In short, the NYT felt that they did the best that they could, but academics and researchers feel short-changed. However, in a strange way, they are both right. 

The Limits of Citation

There are definite limits to who and how much can be cited in the confines of a news article. As Jack Shafer at Politico pointed out, “The problem with credit-giving is that somebody always gets left out.”

Where that line is drawn is a difficult question. When you’re writing a report that literally had over a hundred contributors, not every name can fit. Who is included in the article and who is relegated to the secondary page is a difficult decision to make. 

However, the issue isn’t that the NYT failed to include everyone. To many academics, it’s that the tone of the piece presents the issue as one they discovered, not simply an area of intense research that has had little public exposure.

That criticism, in turn, is much more fair.
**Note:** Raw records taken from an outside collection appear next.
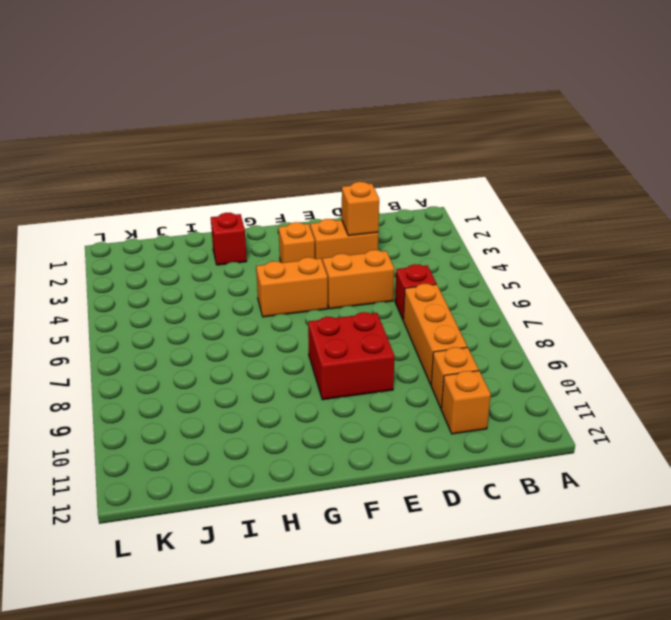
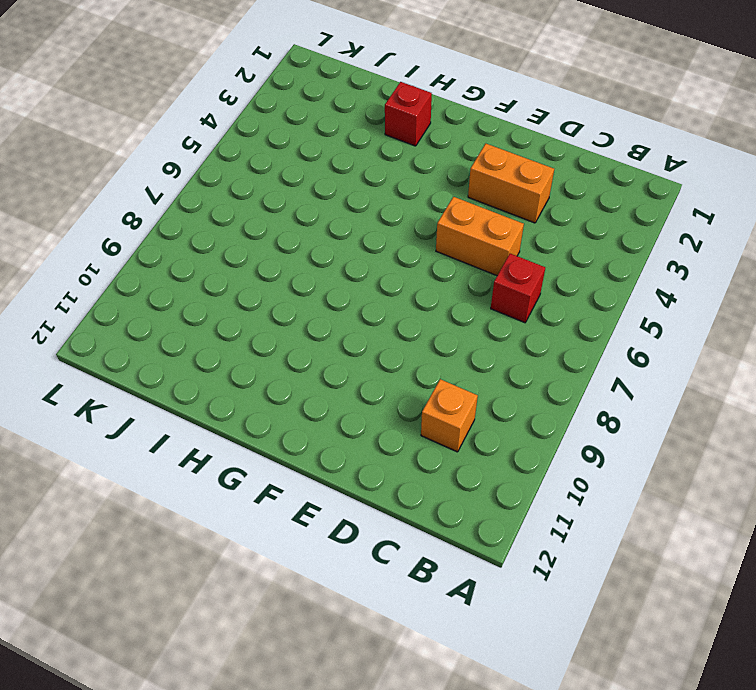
none -> orange 1x3 brick [403,284,467,384]
none -> orange 1x1 brick [441,371,491,434]

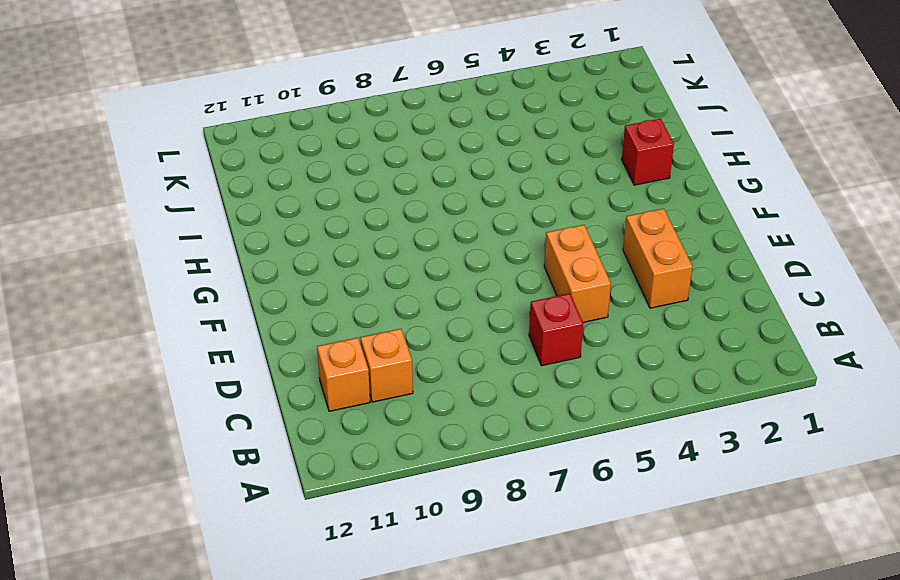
none -> orange 1x3 brick [403,284,467,384]
none -> red 2x2 brick [308,312,394,400]

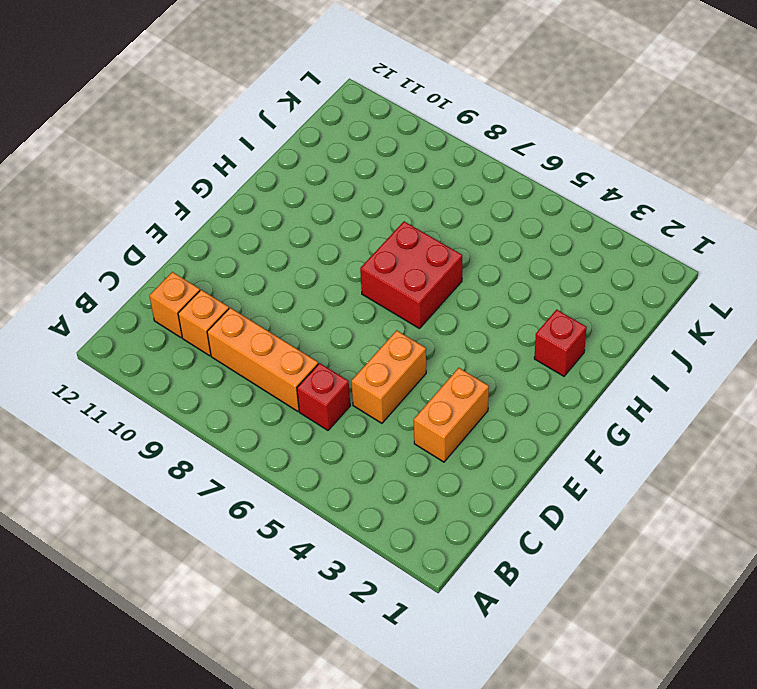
red 2x2 brick [360,222,462,329] -> red 2x2 brick moved to [308,312,394,400]
none -> orange 1x1 brick [279,222,315,263]
none -> orange 1x2 brick [256,257,328,317]

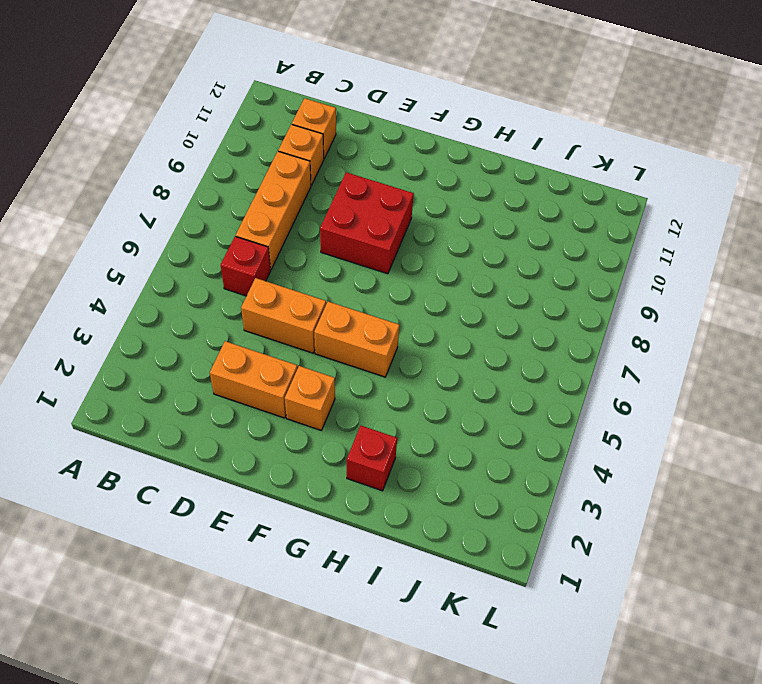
none -> orange 1x1 brick [342,182,379,236]

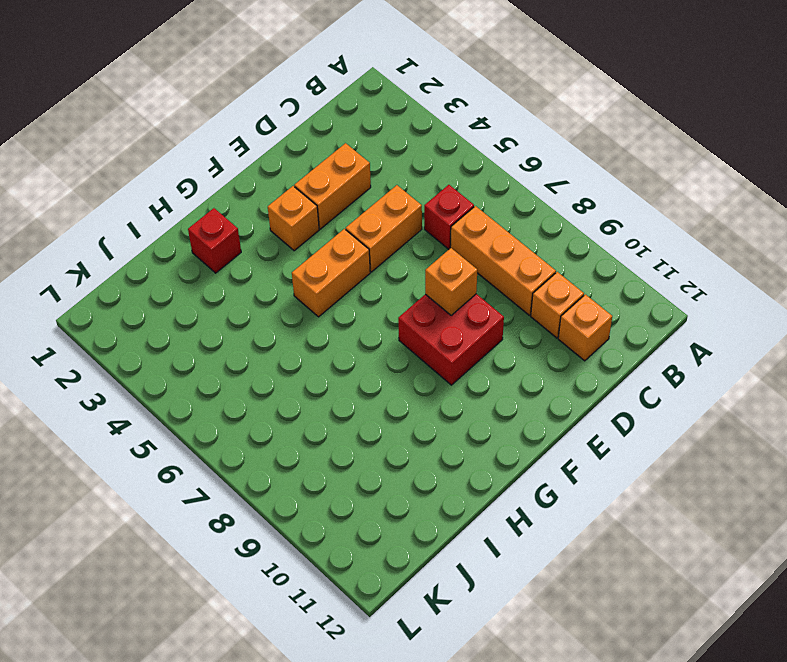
orange 1x1 brick [425,248,477,315] -> orange 1x1 brick moved to [342,182,379,236]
Even if the NYT could not have named every single researcher or individual that contributed, clearly indicating that this piece is based on such research would go a long way to smoothing out this divide.

While it is true that the NYT could not have attributed their work to academic standards, there is still more that they could have and should have done within the standards of journalism. Not doing that, is a disservice to both the researchers and the audience.

While I don’t believe that the NYT meant any ham and I do believe them when they say that their goal was transparency, the truth is that very few people will look at their complete list of sources. Most will simply read the piece and, according to the academics that contributed, walk away with a misunderstanding about the work being done in this field.

The truth is that better citation, even just focusing on acknowledging the work of key researchers, would not have drastically changed the piece. However, it would have gone a long way to both alert readers to the work going on underneath the reporting and in appeasing the researchers now criticizing them.

Bottom Line

The NYT was always in a difficult position with this piece when it comes to citation. There was no way to cite everyone who helped, at least not within the piece itself, and working with academics, who have a more strict citation standard, opened the door to disagreements about attribution.

So yes, the NYT had to make some very difficult decisions and handled elements of those decisions well. The choice to create a separate sources page was savvy and to further use sources like Github to share additional information was also clever and appropriate. 

However, it’s apparent that their approach in the piece itself did not do enough. When you’re basing a report on a long history of research, you may not be able to cite every single person who contributed, but you can make it clear that there is much more going on under the surface.

To be clear, I don’t think the NYT or the reporters were malicious. I don’t think there was a conscious decision to under cite the actual piece. Instead, I think that the NYT missed opportunities to clarify the nature of the story and give more clear credit. 

What I find more disturbing is that the NYT is essentially digging in its heels after the issue has been pointed out. This is an opportunity for the paper to address the issue and fix it. Instead, they seem more interested in arguing over the details.

To be clear, citation and attribution battles like this one are going to happen, especially writers work across separate kinds of works. However, this isn’t simply a case of researchers being upset they weren’t cited like they would in an academic paper, but rather, contesting the overall narrative of the piece.

While there were always going to be limits on what the NYT could do, it could have and should have done more.

When discussing citation, I always encourage writers to do whatever they can and to bake transparency into the writing itself. No one has ever been criticized for over-citing a work.

However, this is one time the NYT did not heed that advice.